PLoS ONE (Jan 2016)

Osteopontin That Is Elevated in the Airways during COPD Impairs the Antibacterial Activity of Common Innate Antibiotics.

  • Anele Gela,
  • Ravi K V Bhongir,
  • Michiko Mori,
  • Paul Keenan,
  • Matthias Mörgelin,
  • Jonas S Erjefält,
  • Heiko Herwald,
  • Arne Egesten,
  • Gopinath Kasetty

DOI
https://doi.org/10.1371/journal.pone.0146192
Journal volume & issue
Vol. 11, no. 1
p. e0146192

Abstract

Read online

Bacterial infections of the respiratory tract contribute to exacerbations and disease progression in chronic obstructive pulmonary disease (COPD). There is also an increased risk of invasive pneumococcal disease in COPD. The underlying mechanisms are not fully understood but include impaired mucociliary clearance and structural remodeling of the airways. In addition, antimicrobial proteins that are constitutively expressed or induced during inflammatory conditions are an important part of the airway innate host defense. In the present study, we show that osteopontin (OPN), a multifunctional glycoprotein that is highly upregulated in the airways of COPD patients co-localizes with several antimicrobial proteins expressed in the airways. In vitro, OPN bound lactoferrin, secretory leukocyte peptidase inhibitor (SLPI), midkine, human beta defensin-3 (hBD-3), and thymic stromal lymphopoietin (TSLP) but showed low or no affinity for lysozyme and LL-37. Binding of OPN impaired the antibacterial activity against the important bacterial pathogens Streptococcus pneumoniae and Pseudomonas aeruginosa. Interestingly, OPN reduced lysozyme-induced killing of S. pneumoniae, a finding that could be explained by binding of OPN to the bacterial surface, thereby shielding the bacteria. A fragment of OPN generated by elastase of P. aeruginosa retained some inhibitory effect.
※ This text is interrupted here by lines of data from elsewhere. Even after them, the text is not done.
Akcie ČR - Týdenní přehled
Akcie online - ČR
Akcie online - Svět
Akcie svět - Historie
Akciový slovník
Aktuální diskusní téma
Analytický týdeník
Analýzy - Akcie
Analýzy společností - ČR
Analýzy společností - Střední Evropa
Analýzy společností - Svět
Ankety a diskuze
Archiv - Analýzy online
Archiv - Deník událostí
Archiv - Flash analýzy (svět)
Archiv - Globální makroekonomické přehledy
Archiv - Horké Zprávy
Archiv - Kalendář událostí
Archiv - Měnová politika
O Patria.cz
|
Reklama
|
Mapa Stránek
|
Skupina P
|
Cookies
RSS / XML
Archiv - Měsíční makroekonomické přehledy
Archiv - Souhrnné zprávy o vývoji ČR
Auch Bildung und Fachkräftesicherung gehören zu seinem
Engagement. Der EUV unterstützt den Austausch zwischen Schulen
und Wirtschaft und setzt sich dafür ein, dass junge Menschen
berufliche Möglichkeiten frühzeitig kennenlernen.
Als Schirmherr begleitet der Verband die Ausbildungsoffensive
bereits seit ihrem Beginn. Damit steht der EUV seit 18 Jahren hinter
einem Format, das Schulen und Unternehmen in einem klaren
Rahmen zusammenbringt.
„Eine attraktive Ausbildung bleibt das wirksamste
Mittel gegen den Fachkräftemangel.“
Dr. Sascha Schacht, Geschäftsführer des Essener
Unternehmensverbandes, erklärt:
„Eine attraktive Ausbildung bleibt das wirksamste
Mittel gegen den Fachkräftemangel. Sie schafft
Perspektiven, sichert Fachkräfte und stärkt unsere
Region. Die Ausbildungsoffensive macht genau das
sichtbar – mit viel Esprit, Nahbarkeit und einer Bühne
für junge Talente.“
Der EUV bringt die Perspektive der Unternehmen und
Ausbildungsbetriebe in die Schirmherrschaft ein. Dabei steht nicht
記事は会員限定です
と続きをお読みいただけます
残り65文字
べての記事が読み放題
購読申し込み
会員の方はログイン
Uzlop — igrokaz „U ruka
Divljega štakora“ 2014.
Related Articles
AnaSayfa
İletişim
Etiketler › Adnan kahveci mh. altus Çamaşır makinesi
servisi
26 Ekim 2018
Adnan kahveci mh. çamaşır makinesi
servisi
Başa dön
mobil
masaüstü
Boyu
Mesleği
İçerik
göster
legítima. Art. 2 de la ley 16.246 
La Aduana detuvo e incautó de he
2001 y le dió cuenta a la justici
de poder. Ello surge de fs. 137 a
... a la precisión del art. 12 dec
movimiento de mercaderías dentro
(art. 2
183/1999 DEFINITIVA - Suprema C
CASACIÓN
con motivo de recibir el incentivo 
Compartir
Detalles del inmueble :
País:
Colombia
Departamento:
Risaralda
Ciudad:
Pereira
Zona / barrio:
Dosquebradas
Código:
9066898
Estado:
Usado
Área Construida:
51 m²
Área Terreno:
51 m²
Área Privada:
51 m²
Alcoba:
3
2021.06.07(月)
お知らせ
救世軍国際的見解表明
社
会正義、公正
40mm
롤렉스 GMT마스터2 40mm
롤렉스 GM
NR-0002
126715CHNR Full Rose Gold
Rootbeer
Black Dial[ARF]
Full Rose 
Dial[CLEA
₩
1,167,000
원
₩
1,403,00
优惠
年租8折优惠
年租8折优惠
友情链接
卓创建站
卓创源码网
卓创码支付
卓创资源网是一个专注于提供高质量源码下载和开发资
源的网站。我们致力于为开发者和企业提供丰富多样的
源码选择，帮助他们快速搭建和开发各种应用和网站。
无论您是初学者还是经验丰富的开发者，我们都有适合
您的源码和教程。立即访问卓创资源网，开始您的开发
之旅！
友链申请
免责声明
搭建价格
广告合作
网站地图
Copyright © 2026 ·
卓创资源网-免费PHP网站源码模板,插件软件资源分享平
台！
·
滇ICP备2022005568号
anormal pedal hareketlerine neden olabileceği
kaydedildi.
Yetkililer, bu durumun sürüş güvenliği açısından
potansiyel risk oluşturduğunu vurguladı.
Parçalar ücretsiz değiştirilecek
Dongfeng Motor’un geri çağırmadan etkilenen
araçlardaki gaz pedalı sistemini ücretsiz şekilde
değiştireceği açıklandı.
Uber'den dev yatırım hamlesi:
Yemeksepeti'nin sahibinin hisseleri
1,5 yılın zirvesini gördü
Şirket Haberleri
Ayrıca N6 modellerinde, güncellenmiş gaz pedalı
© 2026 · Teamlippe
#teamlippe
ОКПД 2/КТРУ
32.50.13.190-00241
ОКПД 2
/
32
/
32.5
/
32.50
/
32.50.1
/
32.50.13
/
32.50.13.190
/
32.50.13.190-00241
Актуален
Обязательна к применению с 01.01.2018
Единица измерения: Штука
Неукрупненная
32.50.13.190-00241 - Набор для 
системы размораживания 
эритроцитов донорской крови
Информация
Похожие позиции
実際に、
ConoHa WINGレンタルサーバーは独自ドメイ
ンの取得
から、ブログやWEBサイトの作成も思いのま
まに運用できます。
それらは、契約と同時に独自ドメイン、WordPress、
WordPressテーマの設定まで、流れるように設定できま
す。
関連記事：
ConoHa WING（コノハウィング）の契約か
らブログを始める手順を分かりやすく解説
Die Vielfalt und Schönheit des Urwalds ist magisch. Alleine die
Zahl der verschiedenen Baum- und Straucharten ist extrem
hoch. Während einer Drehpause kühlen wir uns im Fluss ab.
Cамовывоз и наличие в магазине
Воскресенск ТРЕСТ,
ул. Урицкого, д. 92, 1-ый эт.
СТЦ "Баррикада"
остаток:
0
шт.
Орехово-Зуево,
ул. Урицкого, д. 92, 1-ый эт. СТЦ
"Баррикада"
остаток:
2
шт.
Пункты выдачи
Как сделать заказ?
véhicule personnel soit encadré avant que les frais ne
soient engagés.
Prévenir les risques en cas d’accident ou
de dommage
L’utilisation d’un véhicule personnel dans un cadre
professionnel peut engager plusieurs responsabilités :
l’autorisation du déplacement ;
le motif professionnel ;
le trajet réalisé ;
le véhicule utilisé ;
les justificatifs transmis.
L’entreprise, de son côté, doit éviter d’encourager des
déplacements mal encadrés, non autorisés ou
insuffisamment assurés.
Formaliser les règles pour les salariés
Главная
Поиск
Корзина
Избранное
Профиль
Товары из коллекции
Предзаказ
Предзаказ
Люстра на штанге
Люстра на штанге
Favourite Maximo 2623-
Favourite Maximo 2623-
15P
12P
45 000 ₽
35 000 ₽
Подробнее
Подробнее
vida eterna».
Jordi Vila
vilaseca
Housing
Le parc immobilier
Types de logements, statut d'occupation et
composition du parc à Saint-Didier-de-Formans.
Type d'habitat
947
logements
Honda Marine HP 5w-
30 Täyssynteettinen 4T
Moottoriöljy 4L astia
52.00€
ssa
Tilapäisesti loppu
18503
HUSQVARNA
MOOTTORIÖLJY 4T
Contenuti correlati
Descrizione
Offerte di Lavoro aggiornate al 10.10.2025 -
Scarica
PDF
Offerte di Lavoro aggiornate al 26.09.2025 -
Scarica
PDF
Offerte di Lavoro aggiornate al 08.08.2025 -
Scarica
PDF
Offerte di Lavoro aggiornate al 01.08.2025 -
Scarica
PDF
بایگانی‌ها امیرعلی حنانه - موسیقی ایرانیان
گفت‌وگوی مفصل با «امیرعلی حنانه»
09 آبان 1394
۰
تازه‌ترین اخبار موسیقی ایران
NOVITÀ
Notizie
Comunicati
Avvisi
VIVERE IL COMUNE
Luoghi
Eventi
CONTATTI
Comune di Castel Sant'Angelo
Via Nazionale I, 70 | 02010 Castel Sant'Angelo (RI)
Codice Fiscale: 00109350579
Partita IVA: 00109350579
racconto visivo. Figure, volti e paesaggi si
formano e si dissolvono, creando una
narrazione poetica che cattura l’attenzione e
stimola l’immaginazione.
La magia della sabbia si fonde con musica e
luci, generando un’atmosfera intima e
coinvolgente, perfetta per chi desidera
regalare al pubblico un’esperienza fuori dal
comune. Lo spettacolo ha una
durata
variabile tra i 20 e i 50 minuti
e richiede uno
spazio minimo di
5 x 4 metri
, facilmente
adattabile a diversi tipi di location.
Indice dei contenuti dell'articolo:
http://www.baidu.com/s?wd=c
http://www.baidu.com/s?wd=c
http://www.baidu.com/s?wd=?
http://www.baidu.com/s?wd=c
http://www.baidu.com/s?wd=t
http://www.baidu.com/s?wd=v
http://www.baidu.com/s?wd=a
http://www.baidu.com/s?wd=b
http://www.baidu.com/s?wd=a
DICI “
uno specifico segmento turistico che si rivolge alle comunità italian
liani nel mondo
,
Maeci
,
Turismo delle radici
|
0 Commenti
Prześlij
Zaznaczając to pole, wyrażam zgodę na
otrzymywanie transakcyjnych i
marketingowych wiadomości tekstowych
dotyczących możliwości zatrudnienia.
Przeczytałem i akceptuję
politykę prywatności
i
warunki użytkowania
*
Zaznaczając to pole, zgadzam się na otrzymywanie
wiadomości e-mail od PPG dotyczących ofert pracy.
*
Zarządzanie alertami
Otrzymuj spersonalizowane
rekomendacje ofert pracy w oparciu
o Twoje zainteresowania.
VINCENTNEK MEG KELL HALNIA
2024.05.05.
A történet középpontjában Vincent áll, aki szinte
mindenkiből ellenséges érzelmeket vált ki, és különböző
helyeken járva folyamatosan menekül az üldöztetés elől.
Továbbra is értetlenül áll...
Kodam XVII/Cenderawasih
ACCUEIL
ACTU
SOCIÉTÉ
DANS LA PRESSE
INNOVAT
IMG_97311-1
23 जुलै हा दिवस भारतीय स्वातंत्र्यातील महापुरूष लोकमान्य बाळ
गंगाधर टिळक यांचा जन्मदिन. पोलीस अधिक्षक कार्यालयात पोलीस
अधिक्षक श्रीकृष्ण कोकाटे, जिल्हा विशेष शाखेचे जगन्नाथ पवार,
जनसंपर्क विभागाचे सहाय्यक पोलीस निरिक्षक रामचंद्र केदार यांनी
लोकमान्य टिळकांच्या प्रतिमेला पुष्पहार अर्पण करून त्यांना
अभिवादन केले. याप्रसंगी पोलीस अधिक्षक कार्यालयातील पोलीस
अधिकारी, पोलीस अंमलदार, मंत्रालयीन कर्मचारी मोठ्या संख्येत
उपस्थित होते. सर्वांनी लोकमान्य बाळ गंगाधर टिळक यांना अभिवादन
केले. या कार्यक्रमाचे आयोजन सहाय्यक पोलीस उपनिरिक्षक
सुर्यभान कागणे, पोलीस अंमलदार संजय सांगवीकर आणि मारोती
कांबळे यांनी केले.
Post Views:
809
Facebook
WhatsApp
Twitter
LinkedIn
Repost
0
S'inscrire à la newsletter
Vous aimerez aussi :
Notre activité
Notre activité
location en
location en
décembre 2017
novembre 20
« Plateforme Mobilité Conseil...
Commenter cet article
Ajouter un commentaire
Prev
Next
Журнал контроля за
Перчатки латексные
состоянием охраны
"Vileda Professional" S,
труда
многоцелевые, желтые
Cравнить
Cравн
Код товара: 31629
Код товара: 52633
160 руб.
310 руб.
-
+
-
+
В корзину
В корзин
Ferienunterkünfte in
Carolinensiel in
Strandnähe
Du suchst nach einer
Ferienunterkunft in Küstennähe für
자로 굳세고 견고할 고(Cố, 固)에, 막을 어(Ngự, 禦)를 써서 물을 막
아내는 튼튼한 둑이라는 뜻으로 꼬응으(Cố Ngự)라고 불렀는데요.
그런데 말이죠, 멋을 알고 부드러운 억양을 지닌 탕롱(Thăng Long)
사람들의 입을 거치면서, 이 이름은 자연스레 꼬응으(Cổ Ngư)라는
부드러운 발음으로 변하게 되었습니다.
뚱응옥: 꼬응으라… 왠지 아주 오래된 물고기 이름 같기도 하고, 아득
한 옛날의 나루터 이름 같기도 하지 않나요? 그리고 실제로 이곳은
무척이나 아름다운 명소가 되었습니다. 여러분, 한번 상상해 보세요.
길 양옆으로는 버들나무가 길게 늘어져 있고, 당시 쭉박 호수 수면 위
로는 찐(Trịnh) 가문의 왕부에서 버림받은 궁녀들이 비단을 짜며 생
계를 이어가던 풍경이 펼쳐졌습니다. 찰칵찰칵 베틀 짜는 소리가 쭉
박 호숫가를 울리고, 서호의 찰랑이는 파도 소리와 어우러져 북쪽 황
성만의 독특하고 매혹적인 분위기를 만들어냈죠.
Some antimicrobial proteins have additional functions. However, the muramidase-activity of lysozyme and the protease inhibitory function of SLPI were not affected by OPN. Taken together, OPN can contribute to the impairment of innate host defense by interfering with the function of antimicrobial proteins, thus increasing the vulnerability to acquire infections during COPD.